:: Exercise material ::
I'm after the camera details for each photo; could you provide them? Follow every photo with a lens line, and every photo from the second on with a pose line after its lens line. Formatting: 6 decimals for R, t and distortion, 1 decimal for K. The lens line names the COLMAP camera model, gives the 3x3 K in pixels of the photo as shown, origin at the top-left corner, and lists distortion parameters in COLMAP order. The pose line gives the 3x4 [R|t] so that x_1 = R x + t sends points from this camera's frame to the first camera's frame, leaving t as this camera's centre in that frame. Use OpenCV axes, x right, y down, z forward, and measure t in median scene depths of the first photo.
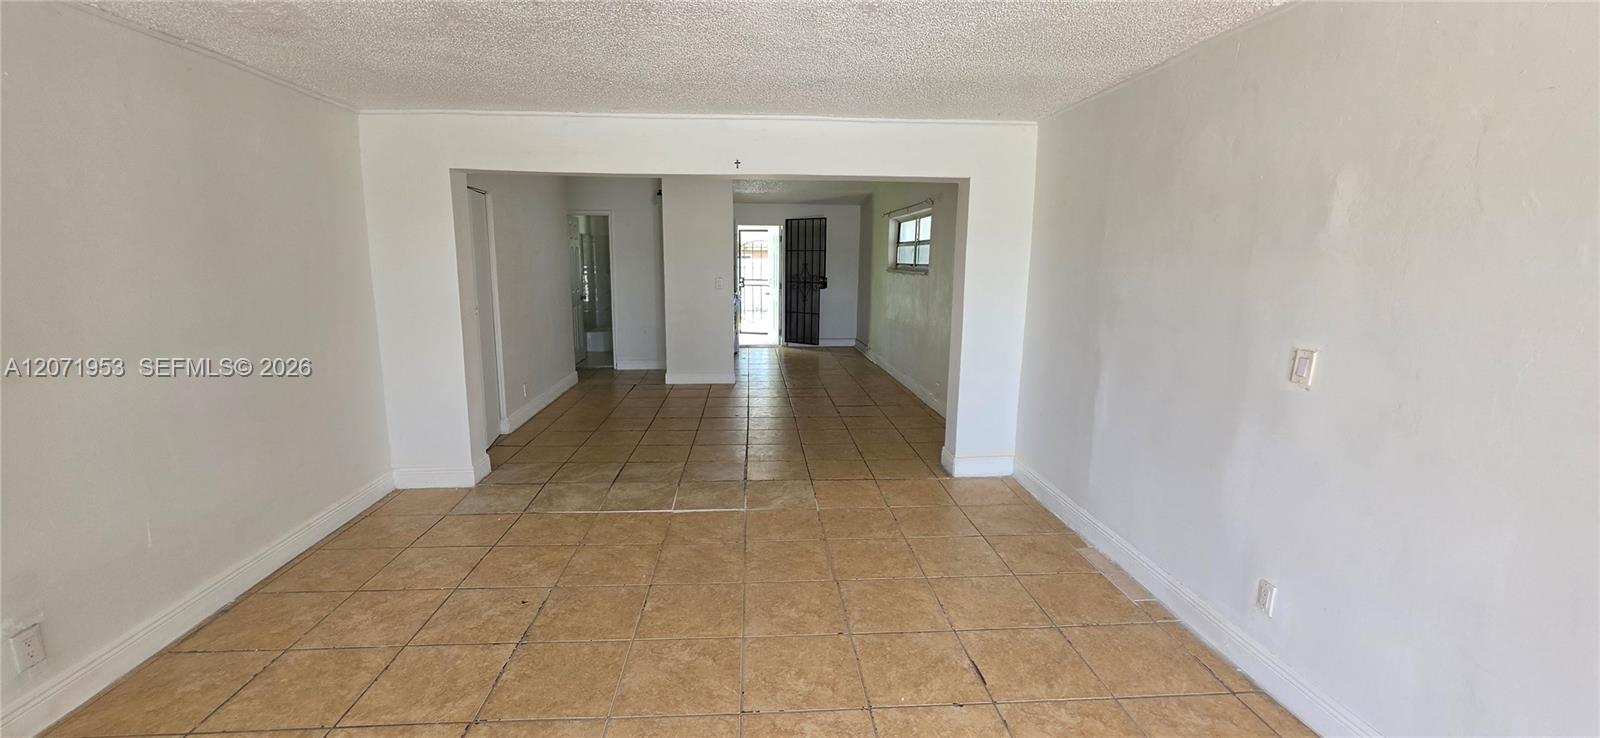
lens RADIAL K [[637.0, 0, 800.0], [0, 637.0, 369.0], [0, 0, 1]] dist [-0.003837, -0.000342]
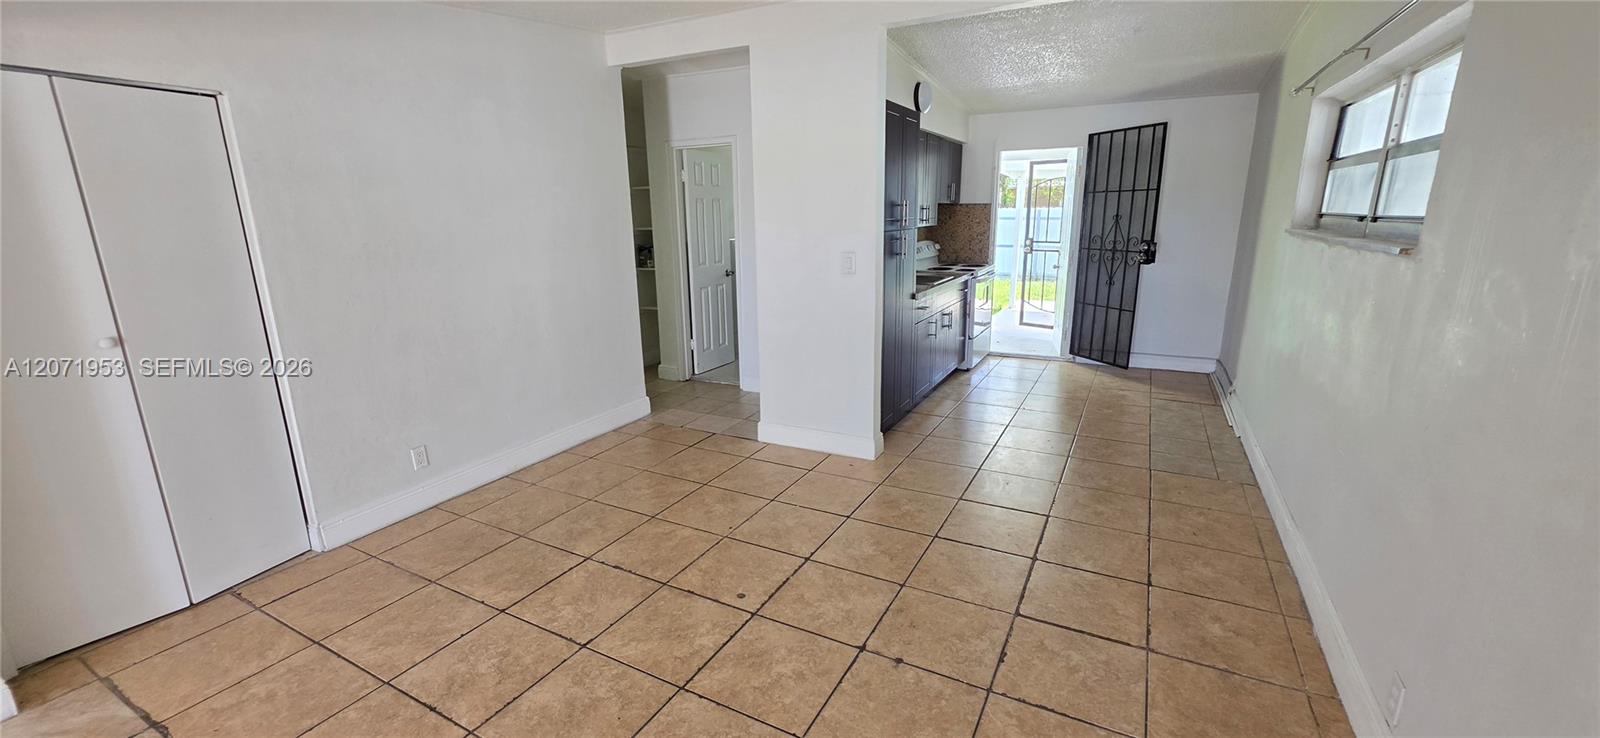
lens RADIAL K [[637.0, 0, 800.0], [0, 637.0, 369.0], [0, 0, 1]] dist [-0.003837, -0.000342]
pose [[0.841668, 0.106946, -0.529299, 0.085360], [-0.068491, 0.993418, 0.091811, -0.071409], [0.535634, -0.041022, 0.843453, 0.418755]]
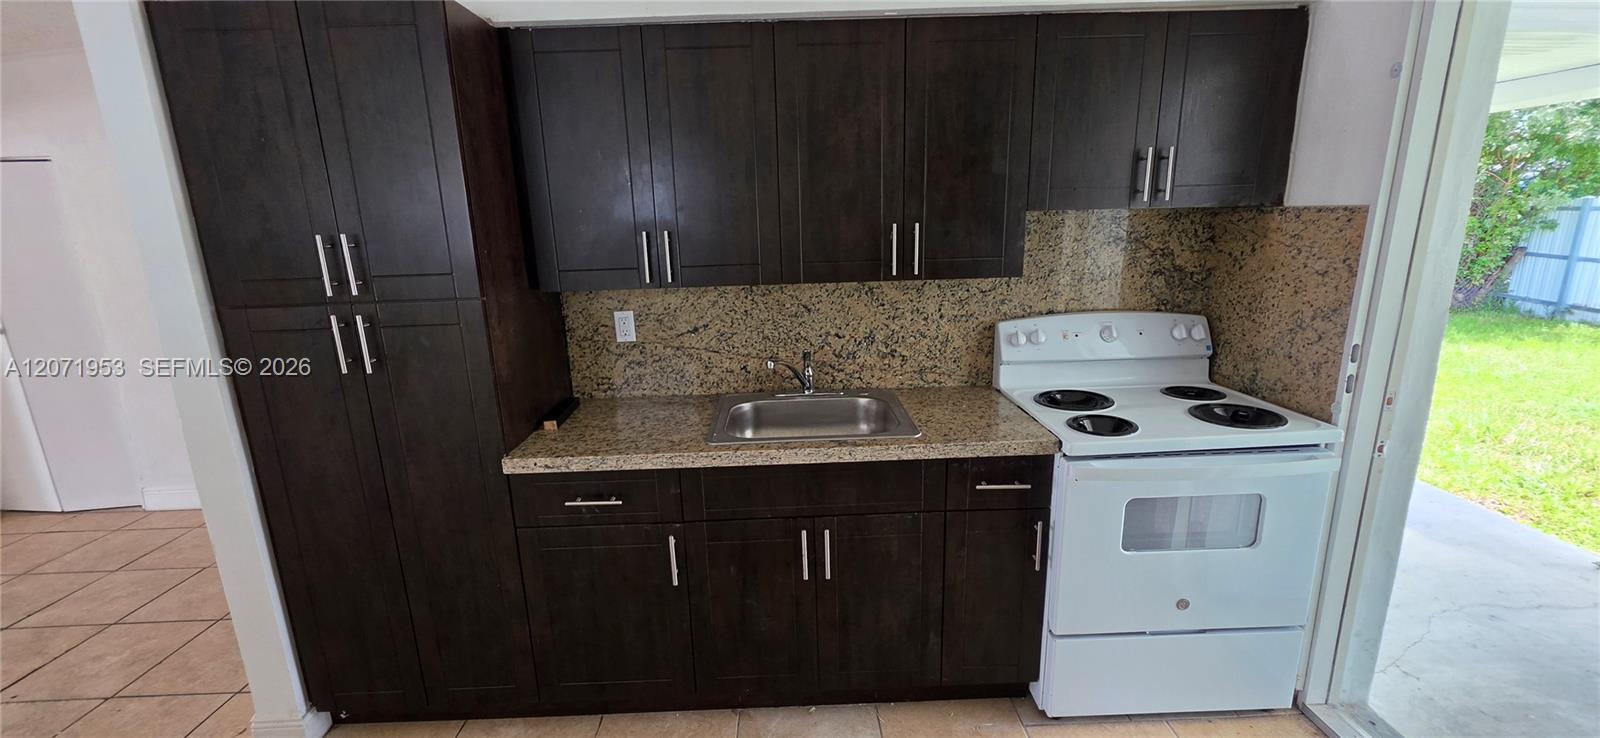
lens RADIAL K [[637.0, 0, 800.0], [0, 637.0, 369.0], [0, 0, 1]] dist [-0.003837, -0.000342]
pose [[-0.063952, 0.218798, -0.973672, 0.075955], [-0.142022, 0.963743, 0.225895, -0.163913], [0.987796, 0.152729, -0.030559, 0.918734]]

:: What the task asks ::
Arrange the data above as a two-column CSV with the header names input and output, one row per item: put each item's text under input and its answer under output, each in a single quoted field with line breaks changed to spaces. Leave the pictures out.

:: Exercise output ::
input,output
"I'm after the camera details for each photo; could you provide them? Follow every photo with a lens line, and every photo from the second on with a pose line after its lens line. Formatting: 6 decimals for R, t and distortion, 1 decimal for K. The lens line names the COLMAP camera model, gives the 3x3 K in pixels of the photo as shown, origin at the top-left corner, and lists distortion parameters in COLMAP order. The pose line gives the 3x4 [R|t] so that x_1 = R x + t sends points from this camera's frame to the first camera's frame, leaving t as this camera's centre in that frame. Use OpenCV axes, x right, y down, z forward, and measure t in median scene depths of the first photo.","lens RADIAL K [[637.0, 0, 800.0], [0, 637.0, 369.0], [0, 0, 1]] dist [-0.003837, -0.000342] lens RADIAL K [[637.0, 0, 800.0], [0, 637.0, 369.0], [0, 0, 1]] dist [-0.003837, -0.000342] pose [[0.841668, 0.106946, -0.529299, 0.085360], [-0.068491, 0.993418, 0.091811, -0.071409], [0.535634, -0.041022, 0.843453, 0.418755]] lens RADIAL K [[637.0, 0, 800.0], [0, 637.0, 369.0], [0, 0, 1]] dist [-0.003837, -0.000342] pose [[-0.063952, 0.218798, -0.973672, 0.075955], [-0.142022, 0.963743, 0.225895, -0.163913], [0.987796, 0.152729, -0.030559, 0.918734]]"